__Your objective__: Print every record exactly, but leave out the pictures.
───── Data provided
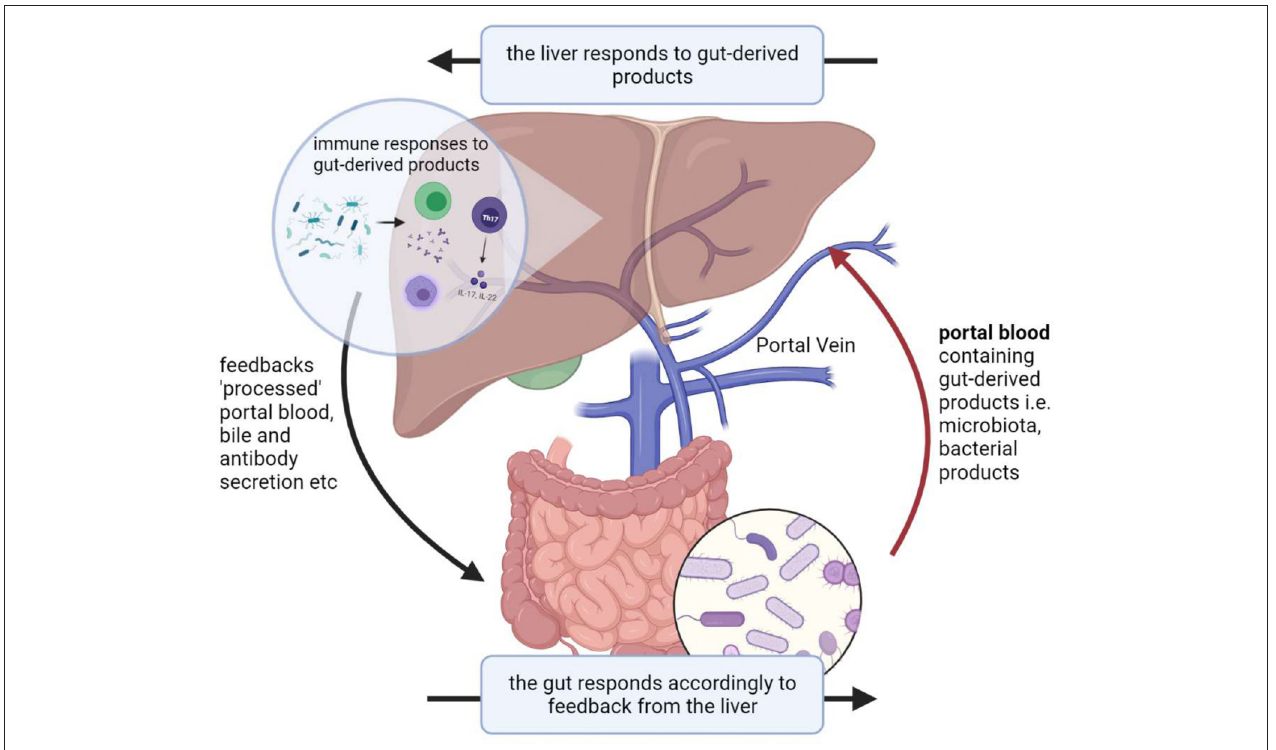
FIGURE 1 | Illustration of the gut-liver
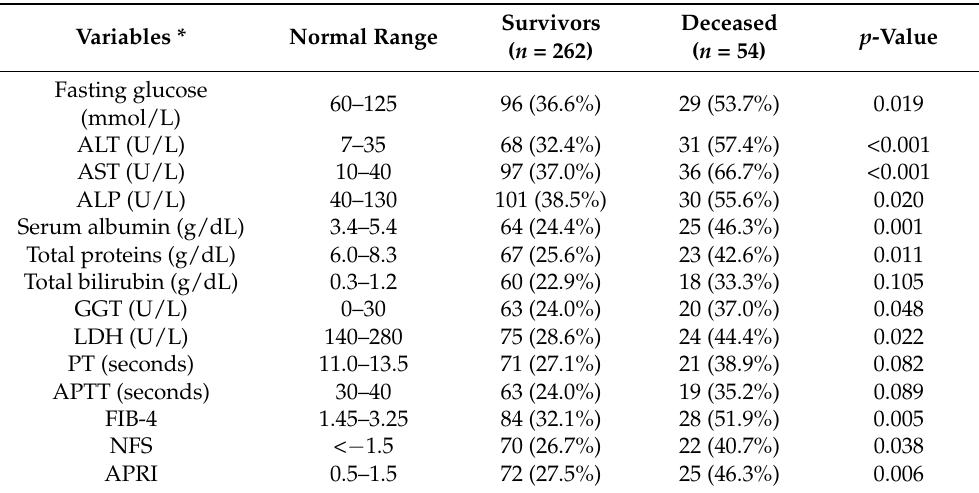
Table 5. Comparison of liver studies at admission between survivors and deceased elderly with COVID-19.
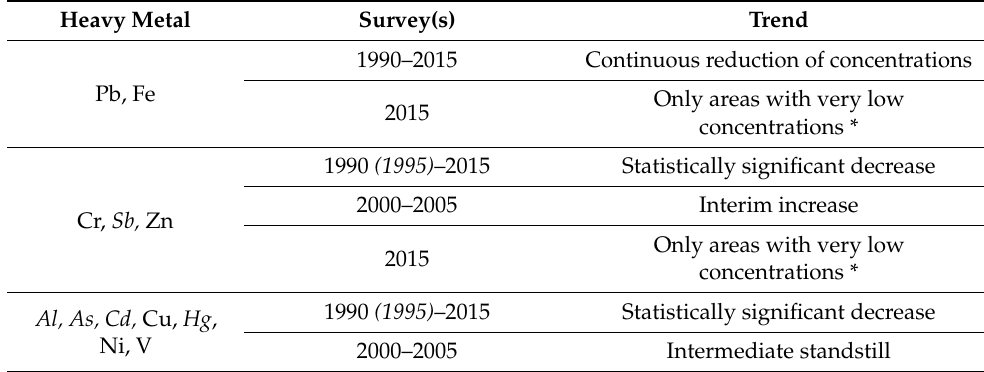
Table 3. Element-specific trends of heavy metal (HM) bioaccumulation in moss (Germany, 1990–2015). Heavy Metal Survey(s) Trend 1990–2015 Continuous reduction of concentrations Pb, Fe Only areas with very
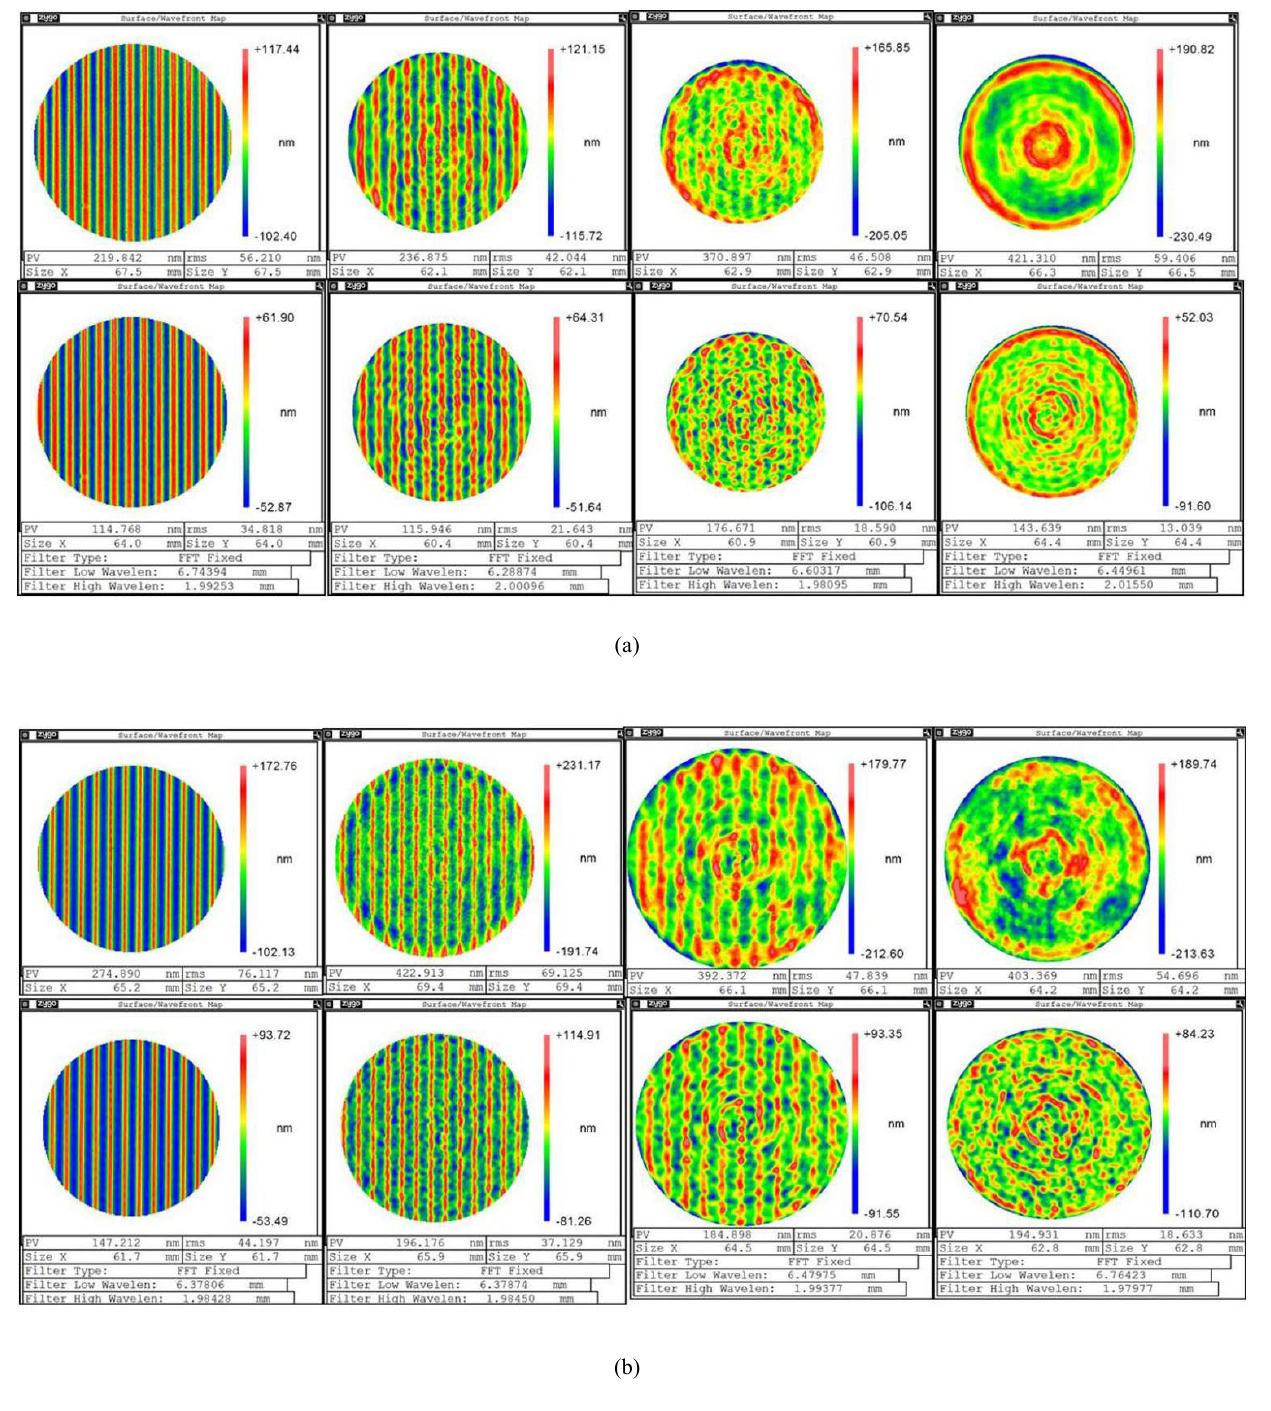
Fig. 15 Selected measured surface errors (top) and filtered data (bottom) in timed sequence: (a) 300-RPM and (b) 400-RPM tool-speed V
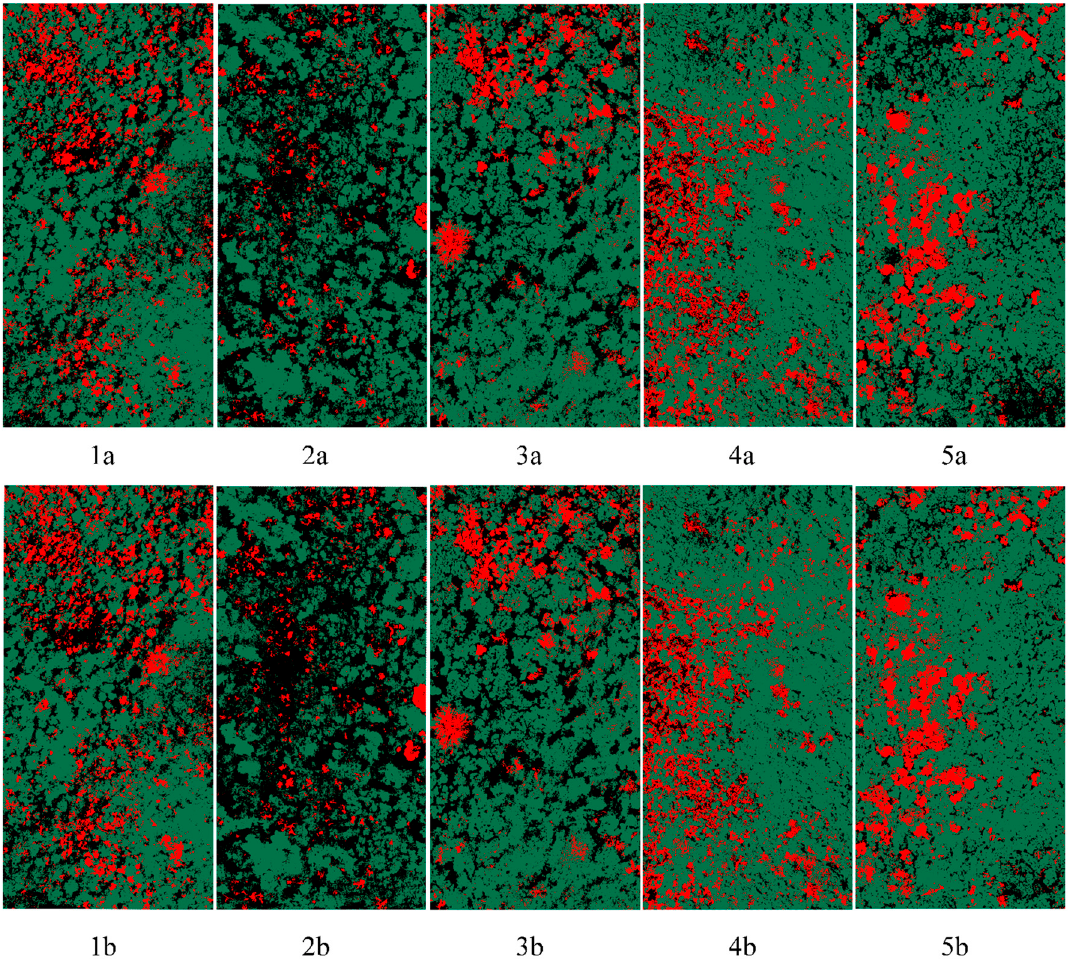
Figure 6. Classification results of the extent of the dead woody components in the five plots, marked in red and using the random forest algorithm results as an example. Plots: lot #1a-b, plot #2a-b, plot #3a-b, plot #4a-b, plot #5a-b. Top row: specific model. Bottom row: general model.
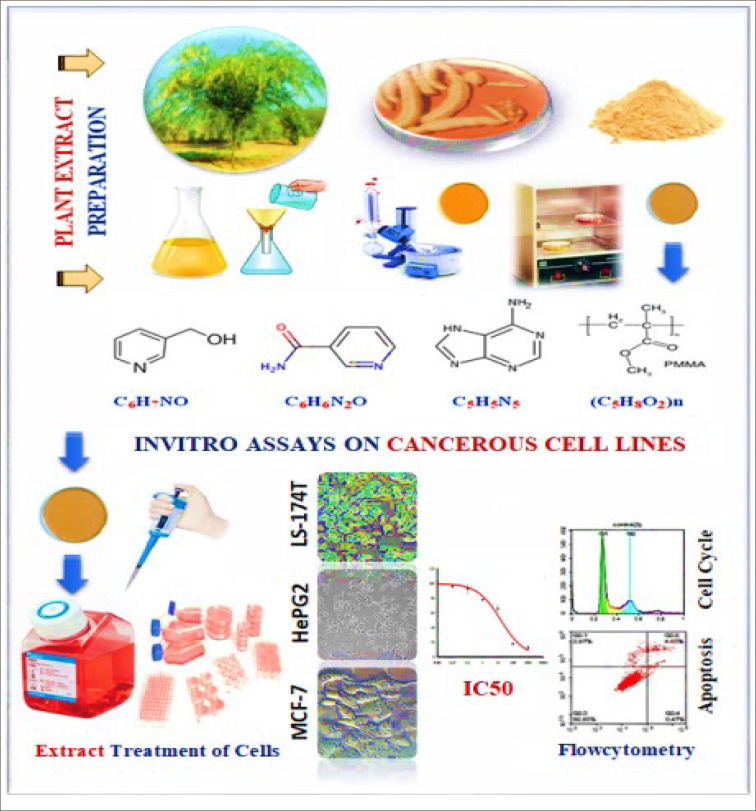
Graphical abstract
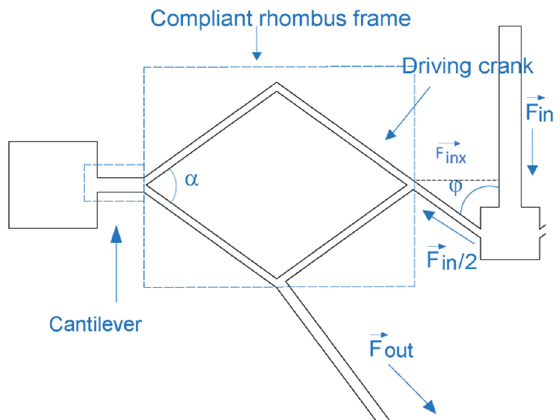
Figure 6. Elements of microgripper symmetric arm.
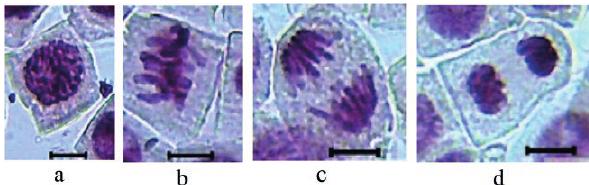
Figure 1. Normal mitosis of A. cepa root tip cells. a. Prophase; b. Metaphase; c. Anaphase; d. Telophase. Scale bar=10μm.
──────────
__Written response__:
FIGURE 1 | Illustration of the gut-liver
Table 5. Comparison of liver studies at admission between survivors and deceased elderly with COVID-19.
Table 3. Element-specific trends of heavy metal (HM) bioaccumulation in moss (Germany, 1990–2015). Heavy Metal Survey(s) Trend 1990–2015 Continuous reduction of concentrations Pb, Fe Only areas with very
Fig. 15 Selected measured surface errors (top) and filtered data (bottom) in timed sequence: (a) 300-RPM and (b) 400-RPM tool-speed V
Figure 6. Classification results of the extent of the dead woody components in the five plots, marked in red and using the random forest algorithm results as an example. Plots: lot #1a-b, plot #2a-b, plot #3a-b, plot #4a-b, plot #5a-b. Top row: specific model. Bottom row: general model.
Graphical abstract
Figure 6. Elements of microgripper symmetric arm.
Figure 1. Normal mitosis of A. cepa root tip cells. a. Prophase; b. Metaphase; c. Anaphase; d. Telophase. Scale bar=10μm.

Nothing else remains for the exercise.